◆ REQUIRED WORK
Tally the lines of the records below that include the word "family", and write down only that tally.
(MATERIAL SUPPLIED Opens)
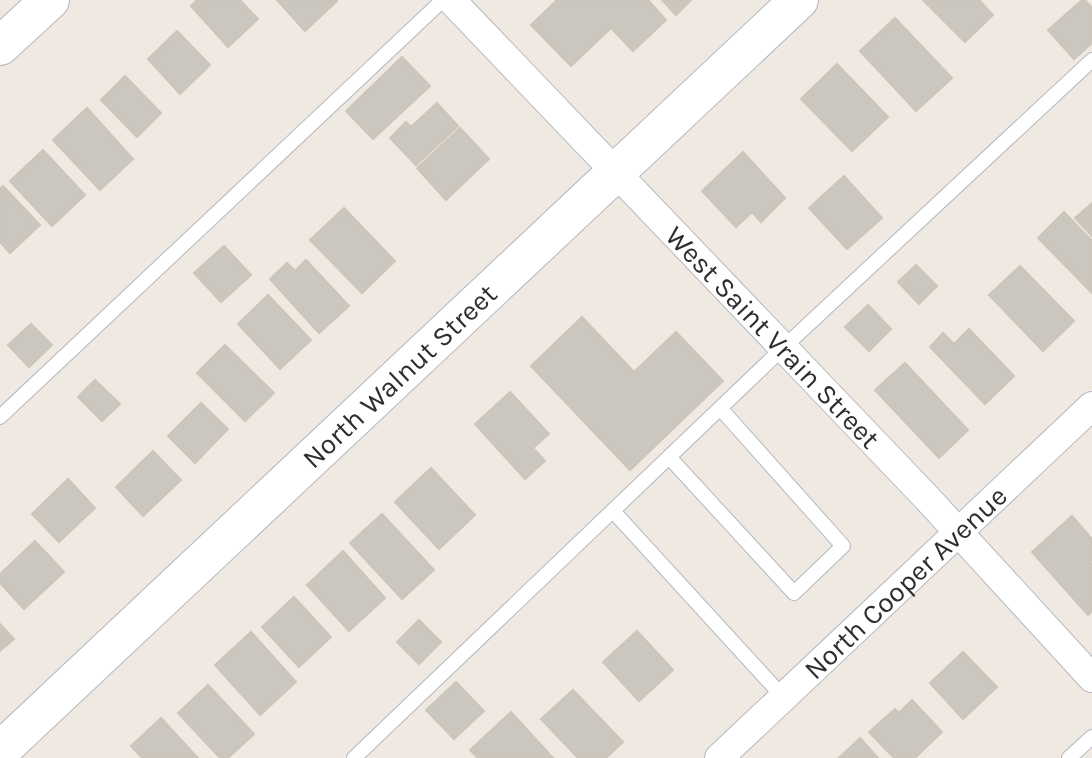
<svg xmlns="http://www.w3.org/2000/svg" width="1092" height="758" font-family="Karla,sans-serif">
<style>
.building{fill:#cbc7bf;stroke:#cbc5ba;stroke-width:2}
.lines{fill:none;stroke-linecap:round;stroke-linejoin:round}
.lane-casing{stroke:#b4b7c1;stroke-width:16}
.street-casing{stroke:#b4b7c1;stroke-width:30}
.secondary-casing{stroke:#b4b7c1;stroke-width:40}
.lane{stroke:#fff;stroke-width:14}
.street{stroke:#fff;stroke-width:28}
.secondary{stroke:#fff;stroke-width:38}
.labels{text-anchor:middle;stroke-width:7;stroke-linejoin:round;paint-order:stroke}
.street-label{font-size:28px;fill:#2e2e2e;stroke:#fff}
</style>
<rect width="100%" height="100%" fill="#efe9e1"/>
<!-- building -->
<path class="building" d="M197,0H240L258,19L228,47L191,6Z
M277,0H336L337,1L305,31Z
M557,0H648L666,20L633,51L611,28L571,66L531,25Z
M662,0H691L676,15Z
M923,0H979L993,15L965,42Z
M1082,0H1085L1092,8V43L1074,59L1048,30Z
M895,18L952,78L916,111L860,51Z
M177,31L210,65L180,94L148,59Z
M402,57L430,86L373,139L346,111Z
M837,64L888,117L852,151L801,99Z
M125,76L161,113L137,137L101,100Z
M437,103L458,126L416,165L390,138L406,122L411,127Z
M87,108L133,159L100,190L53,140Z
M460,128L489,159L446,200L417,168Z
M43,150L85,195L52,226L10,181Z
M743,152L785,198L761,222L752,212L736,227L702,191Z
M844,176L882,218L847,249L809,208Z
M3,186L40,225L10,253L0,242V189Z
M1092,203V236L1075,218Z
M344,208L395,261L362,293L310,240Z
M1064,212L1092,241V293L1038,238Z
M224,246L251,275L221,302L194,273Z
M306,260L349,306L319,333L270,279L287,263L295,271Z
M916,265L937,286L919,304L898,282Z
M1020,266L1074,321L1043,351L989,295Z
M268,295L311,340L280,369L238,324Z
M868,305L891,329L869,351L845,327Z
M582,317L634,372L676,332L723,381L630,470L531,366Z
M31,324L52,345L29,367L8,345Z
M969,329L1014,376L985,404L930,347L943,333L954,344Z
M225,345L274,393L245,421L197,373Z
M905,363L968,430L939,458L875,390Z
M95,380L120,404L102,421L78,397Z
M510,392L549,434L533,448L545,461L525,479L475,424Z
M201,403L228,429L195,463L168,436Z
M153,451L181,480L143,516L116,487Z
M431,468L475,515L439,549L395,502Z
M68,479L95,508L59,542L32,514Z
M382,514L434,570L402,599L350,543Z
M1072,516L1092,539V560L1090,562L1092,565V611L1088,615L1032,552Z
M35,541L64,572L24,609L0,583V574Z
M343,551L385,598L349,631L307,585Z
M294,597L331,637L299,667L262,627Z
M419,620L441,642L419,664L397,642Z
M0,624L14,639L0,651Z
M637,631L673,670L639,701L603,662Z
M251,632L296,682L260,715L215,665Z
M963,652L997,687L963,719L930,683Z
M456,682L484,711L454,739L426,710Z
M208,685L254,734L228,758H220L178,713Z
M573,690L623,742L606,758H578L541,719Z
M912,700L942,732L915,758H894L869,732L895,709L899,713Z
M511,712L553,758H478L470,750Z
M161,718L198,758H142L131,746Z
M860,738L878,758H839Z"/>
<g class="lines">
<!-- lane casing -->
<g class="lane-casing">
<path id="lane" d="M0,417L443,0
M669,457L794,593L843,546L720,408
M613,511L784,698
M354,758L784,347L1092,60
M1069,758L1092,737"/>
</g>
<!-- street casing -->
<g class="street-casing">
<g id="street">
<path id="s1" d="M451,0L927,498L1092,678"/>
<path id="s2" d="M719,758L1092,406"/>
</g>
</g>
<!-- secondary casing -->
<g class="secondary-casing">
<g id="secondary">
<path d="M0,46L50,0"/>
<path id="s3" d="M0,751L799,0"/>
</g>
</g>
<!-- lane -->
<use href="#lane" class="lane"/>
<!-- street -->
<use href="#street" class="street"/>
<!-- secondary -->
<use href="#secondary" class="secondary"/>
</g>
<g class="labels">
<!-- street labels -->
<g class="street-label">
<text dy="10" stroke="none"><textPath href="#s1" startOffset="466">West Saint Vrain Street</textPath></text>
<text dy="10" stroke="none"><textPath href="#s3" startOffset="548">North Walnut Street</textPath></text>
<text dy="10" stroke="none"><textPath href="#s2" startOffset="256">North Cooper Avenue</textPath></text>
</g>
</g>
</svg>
(MATERIAL SUPPLIED Closes)
(MATERIAL SUPPLIED Opens)
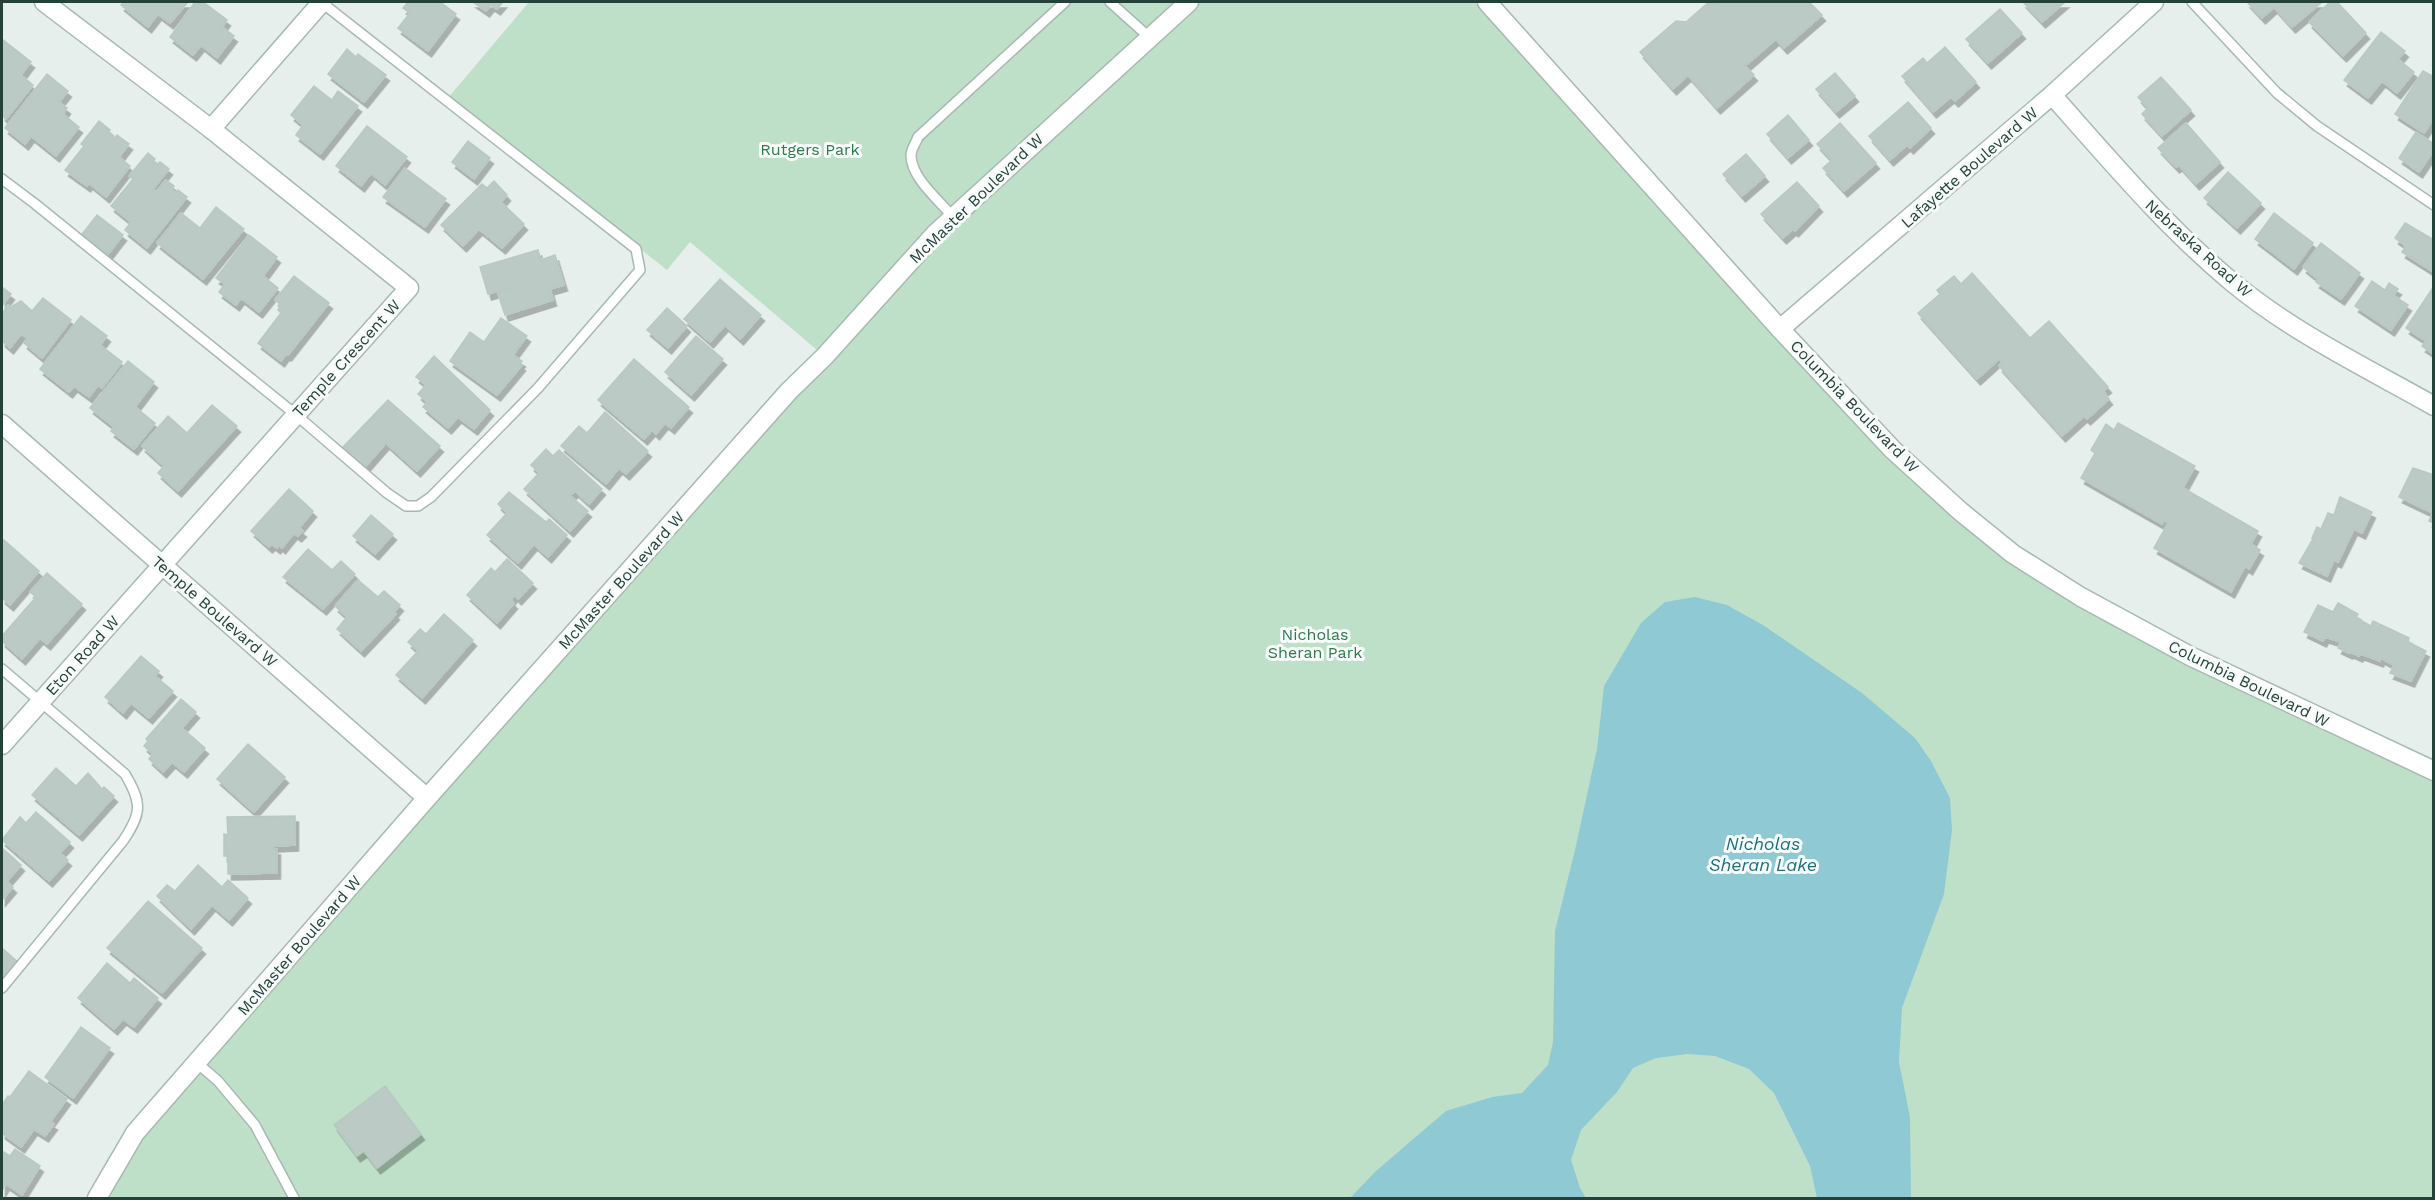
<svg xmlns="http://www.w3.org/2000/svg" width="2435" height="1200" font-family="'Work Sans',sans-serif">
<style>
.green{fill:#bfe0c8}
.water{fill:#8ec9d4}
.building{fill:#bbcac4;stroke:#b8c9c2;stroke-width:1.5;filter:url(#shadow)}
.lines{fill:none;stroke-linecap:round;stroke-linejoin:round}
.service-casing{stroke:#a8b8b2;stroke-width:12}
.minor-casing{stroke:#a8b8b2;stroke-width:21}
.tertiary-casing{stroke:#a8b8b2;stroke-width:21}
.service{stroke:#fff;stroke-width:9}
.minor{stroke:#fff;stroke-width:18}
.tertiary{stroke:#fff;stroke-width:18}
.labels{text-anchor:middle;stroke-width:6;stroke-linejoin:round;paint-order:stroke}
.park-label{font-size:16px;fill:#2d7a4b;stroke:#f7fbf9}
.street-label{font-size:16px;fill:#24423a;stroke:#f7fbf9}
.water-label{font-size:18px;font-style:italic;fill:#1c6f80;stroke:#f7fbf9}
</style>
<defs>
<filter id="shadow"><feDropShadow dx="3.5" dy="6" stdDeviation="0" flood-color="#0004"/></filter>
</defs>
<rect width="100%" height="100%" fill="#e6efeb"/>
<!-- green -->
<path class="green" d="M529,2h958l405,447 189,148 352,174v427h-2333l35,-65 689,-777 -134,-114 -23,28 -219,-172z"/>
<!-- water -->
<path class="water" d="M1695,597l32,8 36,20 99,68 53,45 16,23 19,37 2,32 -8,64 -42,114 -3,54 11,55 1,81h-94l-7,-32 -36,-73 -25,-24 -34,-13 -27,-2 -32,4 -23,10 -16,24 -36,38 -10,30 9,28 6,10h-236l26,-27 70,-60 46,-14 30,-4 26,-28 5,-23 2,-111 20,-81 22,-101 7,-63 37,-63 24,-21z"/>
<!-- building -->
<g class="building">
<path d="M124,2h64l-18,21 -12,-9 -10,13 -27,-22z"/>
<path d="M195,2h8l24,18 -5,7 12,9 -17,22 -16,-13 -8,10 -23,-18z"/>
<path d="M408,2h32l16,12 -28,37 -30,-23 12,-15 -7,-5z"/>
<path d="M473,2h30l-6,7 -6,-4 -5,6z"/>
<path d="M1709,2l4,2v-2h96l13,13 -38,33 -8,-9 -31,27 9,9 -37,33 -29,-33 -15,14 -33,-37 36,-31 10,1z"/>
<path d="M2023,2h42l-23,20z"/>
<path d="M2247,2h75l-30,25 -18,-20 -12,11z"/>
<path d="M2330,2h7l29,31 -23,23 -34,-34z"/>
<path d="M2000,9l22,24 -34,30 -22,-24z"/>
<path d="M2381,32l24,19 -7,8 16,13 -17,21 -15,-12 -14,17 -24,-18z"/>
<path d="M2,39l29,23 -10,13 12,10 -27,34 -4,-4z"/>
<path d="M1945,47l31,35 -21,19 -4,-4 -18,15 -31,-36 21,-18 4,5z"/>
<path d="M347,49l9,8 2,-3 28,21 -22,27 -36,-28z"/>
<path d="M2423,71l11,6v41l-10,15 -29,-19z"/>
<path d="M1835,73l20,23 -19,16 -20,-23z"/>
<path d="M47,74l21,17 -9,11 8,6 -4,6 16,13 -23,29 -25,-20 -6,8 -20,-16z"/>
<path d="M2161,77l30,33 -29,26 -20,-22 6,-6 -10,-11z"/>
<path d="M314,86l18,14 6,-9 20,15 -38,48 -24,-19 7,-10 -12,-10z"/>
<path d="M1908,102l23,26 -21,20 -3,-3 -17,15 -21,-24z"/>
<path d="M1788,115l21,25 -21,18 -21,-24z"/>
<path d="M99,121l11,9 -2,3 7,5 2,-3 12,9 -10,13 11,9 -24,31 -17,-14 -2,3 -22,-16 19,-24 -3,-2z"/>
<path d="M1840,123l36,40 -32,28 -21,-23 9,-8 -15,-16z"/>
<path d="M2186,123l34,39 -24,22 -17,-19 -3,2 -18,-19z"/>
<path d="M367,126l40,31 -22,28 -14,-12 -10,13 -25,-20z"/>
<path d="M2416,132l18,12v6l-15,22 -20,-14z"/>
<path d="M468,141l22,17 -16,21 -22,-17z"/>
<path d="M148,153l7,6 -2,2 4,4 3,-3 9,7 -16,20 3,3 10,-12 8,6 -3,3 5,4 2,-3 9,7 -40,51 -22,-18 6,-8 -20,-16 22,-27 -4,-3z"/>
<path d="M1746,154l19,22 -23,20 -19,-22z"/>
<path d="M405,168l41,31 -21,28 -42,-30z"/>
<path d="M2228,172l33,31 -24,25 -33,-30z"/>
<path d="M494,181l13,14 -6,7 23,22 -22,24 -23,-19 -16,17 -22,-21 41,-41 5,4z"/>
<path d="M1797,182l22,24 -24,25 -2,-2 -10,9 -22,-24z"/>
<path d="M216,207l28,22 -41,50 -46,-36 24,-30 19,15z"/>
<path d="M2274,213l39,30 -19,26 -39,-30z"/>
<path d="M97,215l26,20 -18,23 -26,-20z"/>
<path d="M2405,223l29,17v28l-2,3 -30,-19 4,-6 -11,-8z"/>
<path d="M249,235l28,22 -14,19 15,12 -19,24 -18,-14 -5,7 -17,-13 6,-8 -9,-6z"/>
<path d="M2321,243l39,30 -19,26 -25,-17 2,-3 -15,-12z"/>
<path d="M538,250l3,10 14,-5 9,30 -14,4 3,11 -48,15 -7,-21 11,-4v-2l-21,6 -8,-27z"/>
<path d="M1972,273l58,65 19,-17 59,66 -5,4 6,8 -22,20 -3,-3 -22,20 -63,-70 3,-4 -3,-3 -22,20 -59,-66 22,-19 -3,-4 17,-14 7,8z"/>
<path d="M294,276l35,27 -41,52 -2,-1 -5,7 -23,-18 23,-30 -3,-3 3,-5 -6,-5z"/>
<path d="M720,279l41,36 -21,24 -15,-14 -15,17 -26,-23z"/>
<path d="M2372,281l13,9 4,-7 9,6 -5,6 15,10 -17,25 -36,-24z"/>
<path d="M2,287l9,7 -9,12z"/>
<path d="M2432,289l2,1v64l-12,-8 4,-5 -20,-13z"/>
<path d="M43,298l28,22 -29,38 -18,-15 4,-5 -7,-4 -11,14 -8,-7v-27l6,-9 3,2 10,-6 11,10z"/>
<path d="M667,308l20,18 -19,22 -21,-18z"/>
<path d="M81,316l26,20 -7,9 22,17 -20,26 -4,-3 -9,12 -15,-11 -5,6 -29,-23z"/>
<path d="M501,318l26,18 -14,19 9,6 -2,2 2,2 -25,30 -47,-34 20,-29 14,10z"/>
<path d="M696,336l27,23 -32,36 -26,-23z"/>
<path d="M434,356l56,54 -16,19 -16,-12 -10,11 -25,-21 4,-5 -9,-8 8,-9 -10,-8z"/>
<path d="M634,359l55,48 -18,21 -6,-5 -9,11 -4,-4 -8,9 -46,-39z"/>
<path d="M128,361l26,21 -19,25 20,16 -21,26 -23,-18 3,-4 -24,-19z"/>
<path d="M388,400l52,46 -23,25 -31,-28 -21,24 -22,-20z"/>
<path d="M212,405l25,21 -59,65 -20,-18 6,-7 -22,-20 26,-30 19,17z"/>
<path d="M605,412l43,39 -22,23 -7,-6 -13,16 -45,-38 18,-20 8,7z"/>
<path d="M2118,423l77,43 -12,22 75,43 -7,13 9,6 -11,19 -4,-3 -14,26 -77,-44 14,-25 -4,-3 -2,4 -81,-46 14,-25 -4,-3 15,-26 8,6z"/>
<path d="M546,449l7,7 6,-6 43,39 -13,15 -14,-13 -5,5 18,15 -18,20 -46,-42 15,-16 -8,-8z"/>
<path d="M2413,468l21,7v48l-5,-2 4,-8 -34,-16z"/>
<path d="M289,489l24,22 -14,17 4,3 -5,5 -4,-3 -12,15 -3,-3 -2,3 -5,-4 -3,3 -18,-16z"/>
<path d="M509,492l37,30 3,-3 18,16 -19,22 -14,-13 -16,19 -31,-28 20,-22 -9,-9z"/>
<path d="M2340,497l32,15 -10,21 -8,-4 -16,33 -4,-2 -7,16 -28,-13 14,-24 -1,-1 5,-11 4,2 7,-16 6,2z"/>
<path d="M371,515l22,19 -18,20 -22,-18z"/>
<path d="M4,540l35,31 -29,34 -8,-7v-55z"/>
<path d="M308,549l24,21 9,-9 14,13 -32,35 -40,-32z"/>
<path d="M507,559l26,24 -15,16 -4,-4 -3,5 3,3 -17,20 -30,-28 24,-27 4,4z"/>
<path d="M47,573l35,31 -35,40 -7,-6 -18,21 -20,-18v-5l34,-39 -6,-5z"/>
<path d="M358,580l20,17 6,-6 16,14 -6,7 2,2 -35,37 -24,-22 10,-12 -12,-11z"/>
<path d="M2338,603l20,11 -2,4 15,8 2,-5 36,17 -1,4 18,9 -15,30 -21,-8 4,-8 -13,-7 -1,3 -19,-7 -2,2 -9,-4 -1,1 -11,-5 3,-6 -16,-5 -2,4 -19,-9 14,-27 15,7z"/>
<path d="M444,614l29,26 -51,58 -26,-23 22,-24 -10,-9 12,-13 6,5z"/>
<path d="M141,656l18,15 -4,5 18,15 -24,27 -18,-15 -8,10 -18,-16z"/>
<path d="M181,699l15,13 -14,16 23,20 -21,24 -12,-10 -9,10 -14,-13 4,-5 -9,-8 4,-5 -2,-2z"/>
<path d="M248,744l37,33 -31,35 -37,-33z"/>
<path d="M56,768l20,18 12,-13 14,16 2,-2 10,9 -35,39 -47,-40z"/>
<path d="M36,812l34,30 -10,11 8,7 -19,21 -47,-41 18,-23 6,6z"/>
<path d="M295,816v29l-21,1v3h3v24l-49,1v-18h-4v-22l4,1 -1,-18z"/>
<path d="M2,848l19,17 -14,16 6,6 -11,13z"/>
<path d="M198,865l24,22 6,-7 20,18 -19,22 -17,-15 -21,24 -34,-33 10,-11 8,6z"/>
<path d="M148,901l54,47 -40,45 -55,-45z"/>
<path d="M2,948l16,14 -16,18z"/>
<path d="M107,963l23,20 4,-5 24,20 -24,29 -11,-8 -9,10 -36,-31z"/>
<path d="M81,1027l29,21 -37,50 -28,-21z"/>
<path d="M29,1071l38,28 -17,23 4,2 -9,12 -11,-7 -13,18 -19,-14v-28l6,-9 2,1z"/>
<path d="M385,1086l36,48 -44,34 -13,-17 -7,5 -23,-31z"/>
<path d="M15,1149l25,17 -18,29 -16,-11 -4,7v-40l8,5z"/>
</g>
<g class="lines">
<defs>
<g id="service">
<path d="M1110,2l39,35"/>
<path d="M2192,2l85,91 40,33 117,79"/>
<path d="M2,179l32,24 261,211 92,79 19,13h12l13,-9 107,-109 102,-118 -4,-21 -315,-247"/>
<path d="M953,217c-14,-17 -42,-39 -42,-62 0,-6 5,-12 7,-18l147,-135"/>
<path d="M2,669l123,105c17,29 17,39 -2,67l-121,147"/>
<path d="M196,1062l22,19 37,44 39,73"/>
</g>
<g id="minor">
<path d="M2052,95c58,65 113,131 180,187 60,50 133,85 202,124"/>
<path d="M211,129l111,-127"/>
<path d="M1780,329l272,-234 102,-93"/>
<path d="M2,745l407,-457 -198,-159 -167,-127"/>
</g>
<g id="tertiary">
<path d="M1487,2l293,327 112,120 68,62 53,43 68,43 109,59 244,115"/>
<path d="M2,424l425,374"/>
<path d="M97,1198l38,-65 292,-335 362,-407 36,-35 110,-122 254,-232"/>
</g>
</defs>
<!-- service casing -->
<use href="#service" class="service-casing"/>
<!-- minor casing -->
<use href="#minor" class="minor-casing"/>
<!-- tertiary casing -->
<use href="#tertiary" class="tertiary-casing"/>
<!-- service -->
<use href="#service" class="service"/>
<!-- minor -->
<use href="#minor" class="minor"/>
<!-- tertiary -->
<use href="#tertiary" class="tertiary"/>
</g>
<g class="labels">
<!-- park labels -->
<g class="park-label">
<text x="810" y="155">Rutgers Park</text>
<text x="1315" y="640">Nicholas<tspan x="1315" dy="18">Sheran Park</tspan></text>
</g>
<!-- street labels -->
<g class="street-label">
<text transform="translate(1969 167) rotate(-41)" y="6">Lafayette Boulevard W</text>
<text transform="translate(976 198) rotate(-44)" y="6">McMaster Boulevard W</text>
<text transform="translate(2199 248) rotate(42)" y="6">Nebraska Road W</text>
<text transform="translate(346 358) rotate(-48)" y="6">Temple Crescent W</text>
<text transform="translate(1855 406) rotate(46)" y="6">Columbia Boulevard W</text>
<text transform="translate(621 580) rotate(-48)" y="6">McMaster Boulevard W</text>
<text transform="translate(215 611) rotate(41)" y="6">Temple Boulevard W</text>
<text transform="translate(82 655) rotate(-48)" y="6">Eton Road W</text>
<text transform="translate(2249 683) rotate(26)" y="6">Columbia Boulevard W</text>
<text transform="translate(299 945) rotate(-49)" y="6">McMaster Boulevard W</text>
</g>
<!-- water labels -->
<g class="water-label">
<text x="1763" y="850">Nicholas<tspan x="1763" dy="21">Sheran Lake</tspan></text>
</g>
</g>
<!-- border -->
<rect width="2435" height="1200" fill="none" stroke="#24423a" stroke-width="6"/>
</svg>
(MATERIAL SUPPLIED Closes)
◆ TASK RESPONSE
2